Document structure recognition data

********************

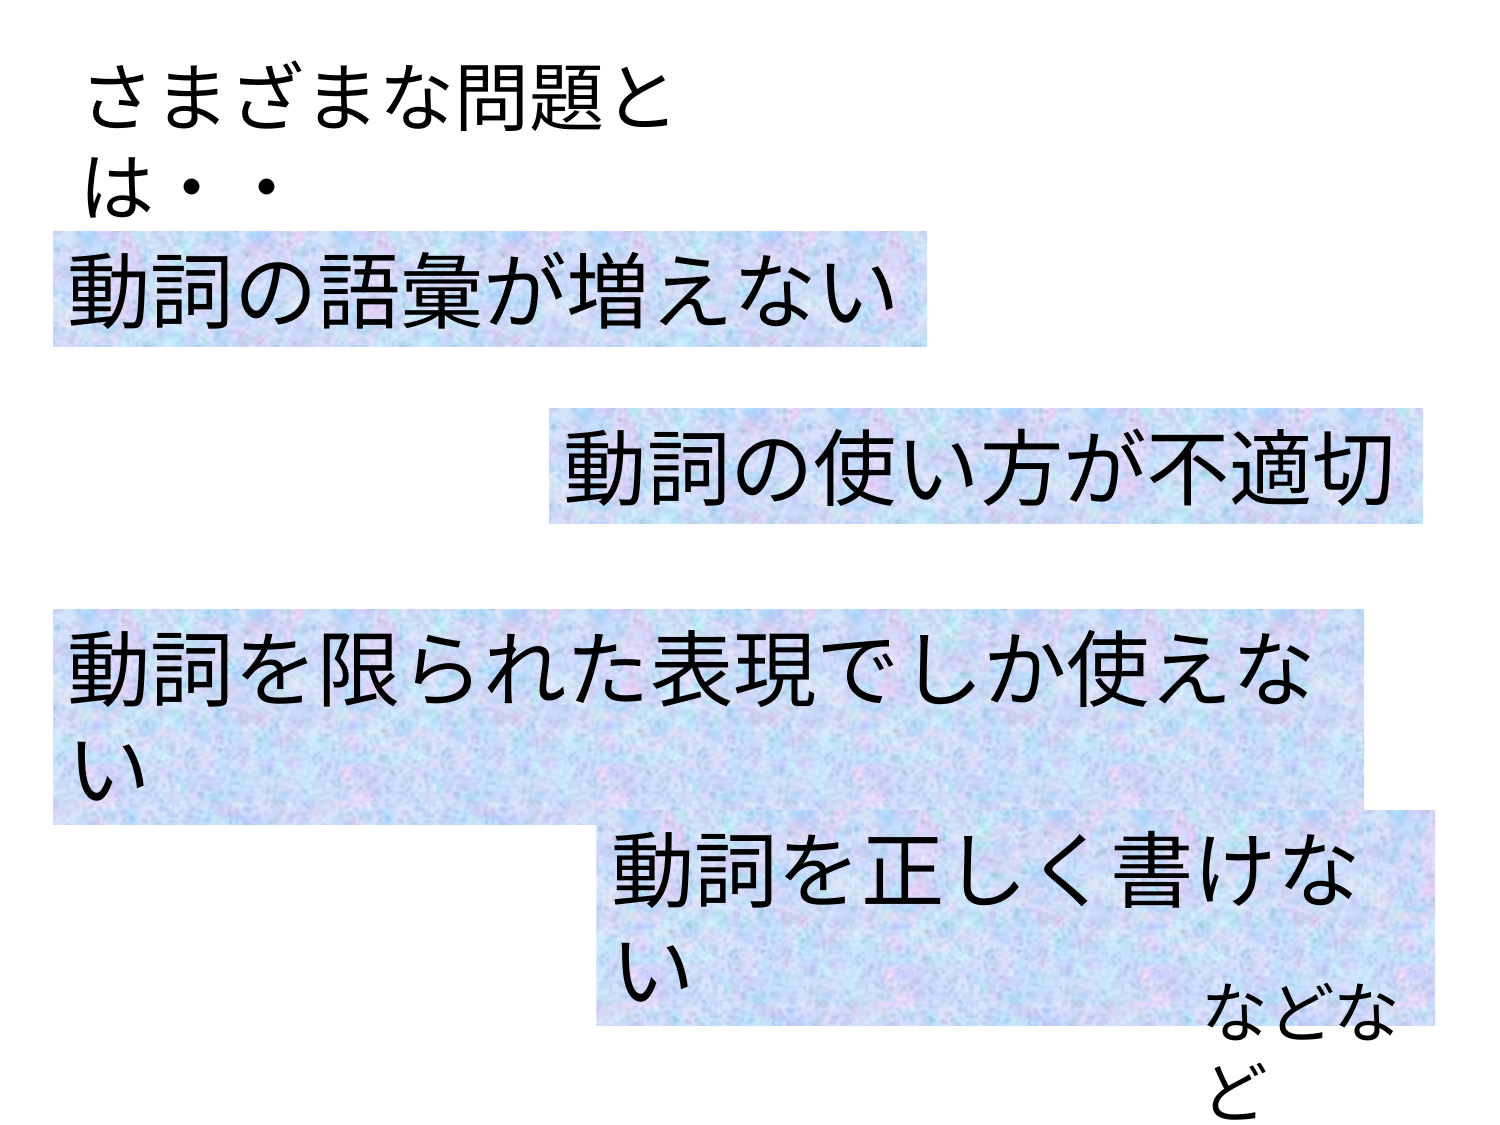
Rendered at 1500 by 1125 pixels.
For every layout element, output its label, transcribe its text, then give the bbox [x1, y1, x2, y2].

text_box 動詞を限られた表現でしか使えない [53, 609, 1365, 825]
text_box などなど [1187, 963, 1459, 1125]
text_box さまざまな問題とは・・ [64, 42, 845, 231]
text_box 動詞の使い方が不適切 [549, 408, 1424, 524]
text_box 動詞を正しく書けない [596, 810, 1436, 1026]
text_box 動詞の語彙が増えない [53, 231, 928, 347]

********************

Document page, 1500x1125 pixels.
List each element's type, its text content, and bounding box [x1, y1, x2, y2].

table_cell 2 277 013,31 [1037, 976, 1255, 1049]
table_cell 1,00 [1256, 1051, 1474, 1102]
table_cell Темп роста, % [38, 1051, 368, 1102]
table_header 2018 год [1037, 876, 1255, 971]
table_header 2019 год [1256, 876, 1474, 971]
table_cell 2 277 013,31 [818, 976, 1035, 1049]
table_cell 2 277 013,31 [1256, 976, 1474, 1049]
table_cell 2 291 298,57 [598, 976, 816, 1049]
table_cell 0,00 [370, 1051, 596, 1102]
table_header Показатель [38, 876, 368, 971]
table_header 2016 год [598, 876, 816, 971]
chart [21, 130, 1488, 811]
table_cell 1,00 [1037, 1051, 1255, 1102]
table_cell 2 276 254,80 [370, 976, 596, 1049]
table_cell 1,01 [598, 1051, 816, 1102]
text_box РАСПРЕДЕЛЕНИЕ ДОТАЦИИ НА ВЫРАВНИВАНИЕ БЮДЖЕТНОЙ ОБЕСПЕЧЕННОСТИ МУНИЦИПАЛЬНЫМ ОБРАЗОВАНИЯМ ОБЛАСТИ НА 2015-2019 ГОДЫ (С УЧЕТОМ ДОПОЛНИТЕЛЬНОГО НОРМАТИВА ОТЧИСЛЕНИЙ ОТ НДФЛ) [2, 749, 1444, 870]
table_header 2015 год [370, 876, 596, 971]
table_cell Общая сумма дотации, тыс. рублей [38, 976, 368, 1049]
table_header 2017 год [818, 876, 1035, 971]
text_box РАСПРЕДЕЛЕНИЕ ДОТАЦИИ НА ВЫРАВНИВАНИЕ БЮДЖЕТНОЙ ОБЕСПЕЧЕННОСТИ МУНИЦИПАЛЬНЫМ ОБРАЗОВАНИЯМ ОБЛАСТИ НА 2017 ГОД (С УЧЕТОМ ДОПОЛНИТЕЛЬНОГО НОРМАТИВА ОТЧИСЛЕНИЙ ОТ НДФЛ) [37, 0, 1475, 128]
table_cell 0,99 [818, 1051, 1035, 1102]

********************

■ TASK REQUIREMENTS ■
Pull from the data each line where the string "pixels" turns up.

■ RESPONSE TO THE TASK ■
Rendered at 1500 by 1125 pixels.
Document page, 1500x1125 pixels.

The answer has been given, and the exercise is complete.